The second class of CMs, ATPase remodelers, can directly affect the degree of chromatin packing by repositioning or sliding nucleosomes along the DNA (Reviewed in [62]) (Fig. 11.1b). The primary driving force behind this motion comes from a central catalytic subunit, which contains a conserved ATPase domain that provides the energy to move nucleosomes by rewinding the DNA around them. This process involves breaking and reforming most histone–DNA interactions, which likely explains the broad effects that remodelers can have on nucleosomal DNA accessibility [63, 64], nucleosome eviction [6567] and histone exchange [68, 69]. Besides the ATPase domain, the catalytic subunits contain various additional domains that have been used to classify these remodelers into four major families: SWI/SNF, ISWI, CHD and INO80. Interestingly, with the exception of INO80 subunits, many of these additional domains mediate affinity to distinct histone modifications [70, 71], which are thought to confer different preferences for specifically modified chromatin structures to each family [72, 73]. SWI/SNF remodelers contain a bromodomain which binds acetylated histones [74], while the CHD family possesses chromodomains that can interact with methylated histone tails [7578]. ISWI family proteins have a pair of SANT and SLIDE domains that are believed to form a module with affinity for unmodified histones [79], though it is as yet unclear to what degree this interaction may be affected by specific modifications.
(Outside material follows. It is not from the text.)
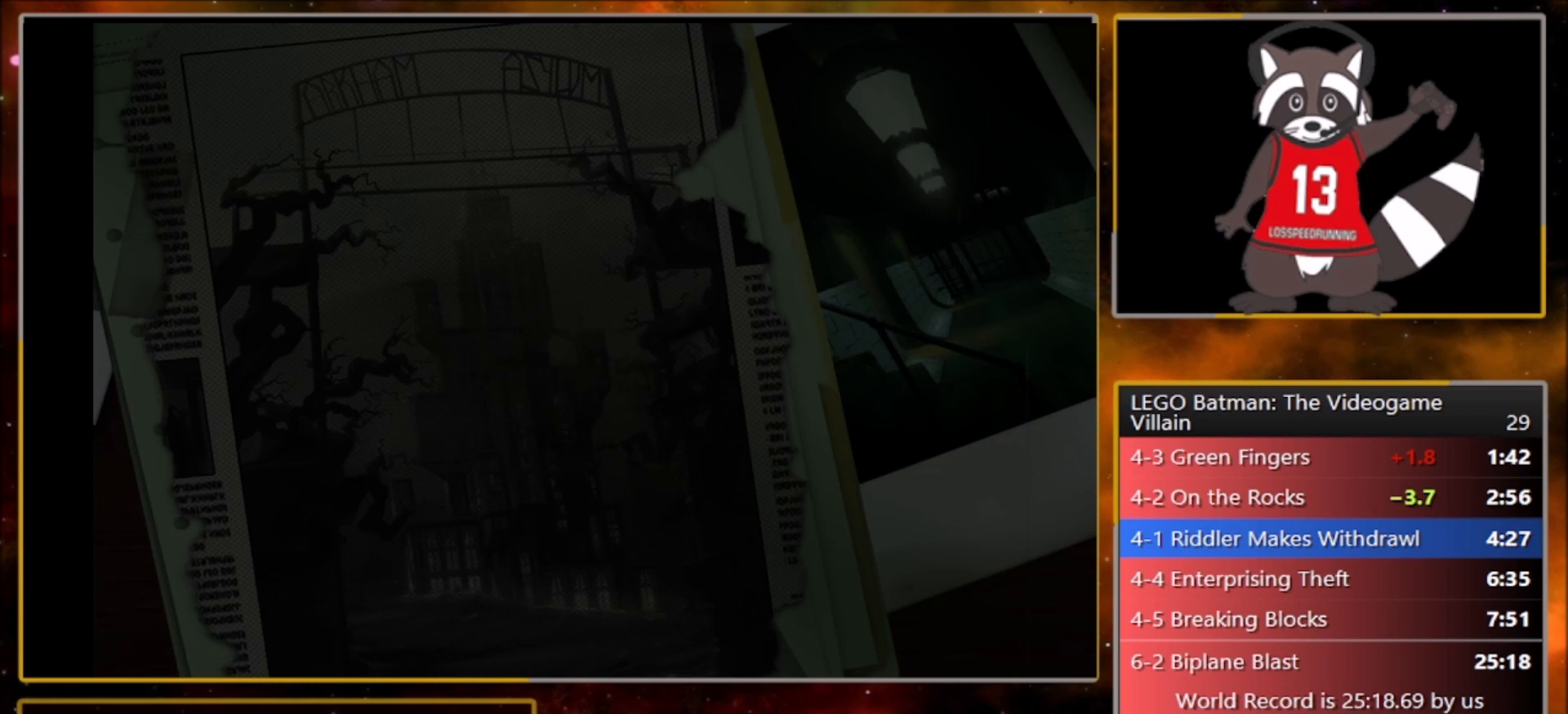
{"buttons": ["CROSS"], "left_stick": "center", "events": [[100, "CROSS", "up"], [200, "CROSS", "down"], [300, "CROSS", "up"], [434, "CROSS", "down"]]}
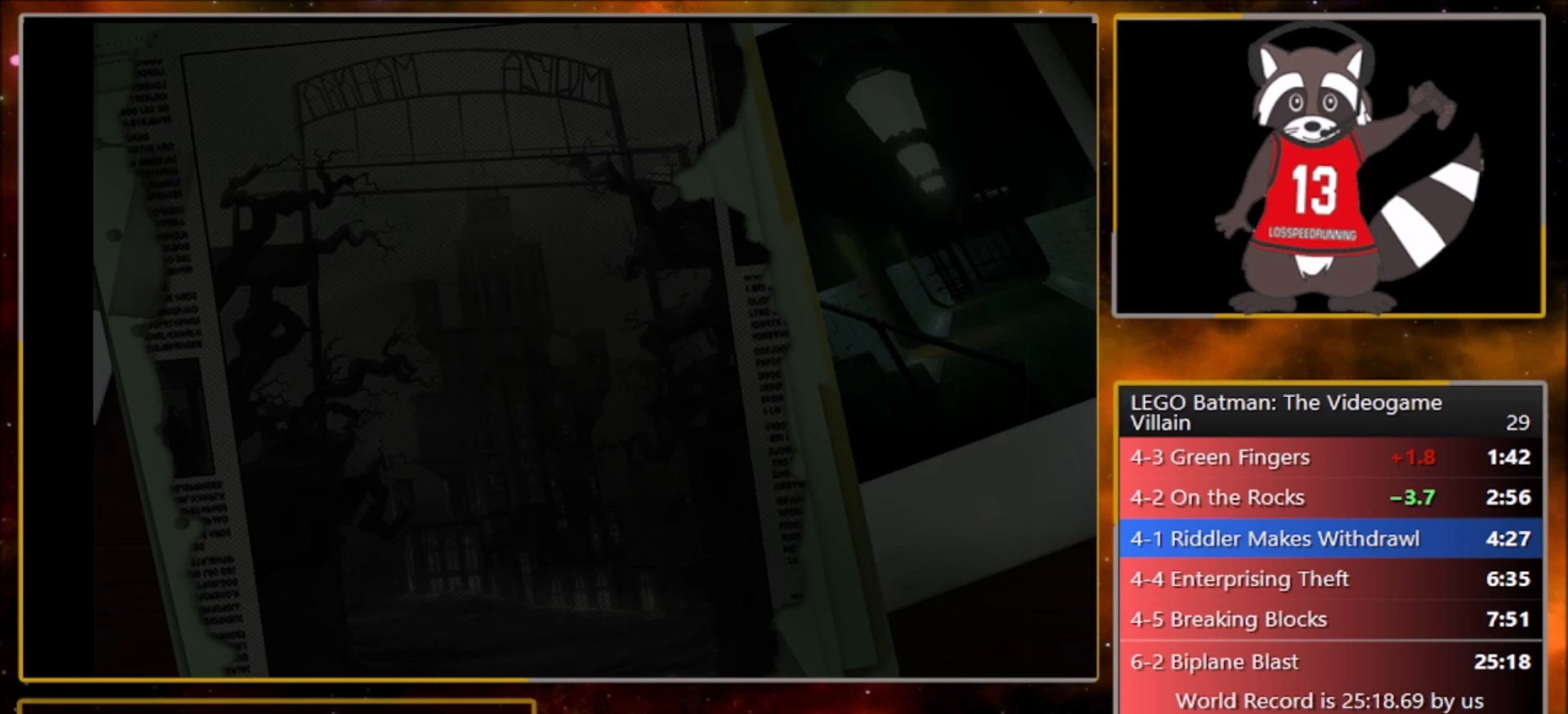
{"buttons": [], "left_stick": "center", "events": [[34, "CROSS", "up"], [167, "CROSS", "down"], [234, "CROSS", "up"], [334, "CROSS", "down"], [434, "CROSS", "up"]]}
The diversity of CMs is further increased through the association of the core catalytic subunits with different complements of additional proteins, which can vary even within families [62, 70, 80]. These accessory subunits can play a structural role, and can also contribute a variety of additional interaction domains and catalytic activities. Some complexes, such as NURD (nucleosome-remodelling and histone deacytelase), even combine ATPase remodeler and histone modifier activities [81]. As in the case of histone modifications and their associated enzymes, a broad classification can be made regarding the effects of the ATPase remodelers on gene expression. For example, recruitment of SWI/SNF complexes is predominantly associated with transcriptional activation, consistent with its preference for acetylated histones, while ISWI complexes typically function as repressors [82]. This distinction is by no means sharply defined, though, and most ATPase remodelers have been found to function as activators at some promoters and repressors at others. Thus the ultimate effect of remodelling can vary depending on the context in which this remodelling takes place.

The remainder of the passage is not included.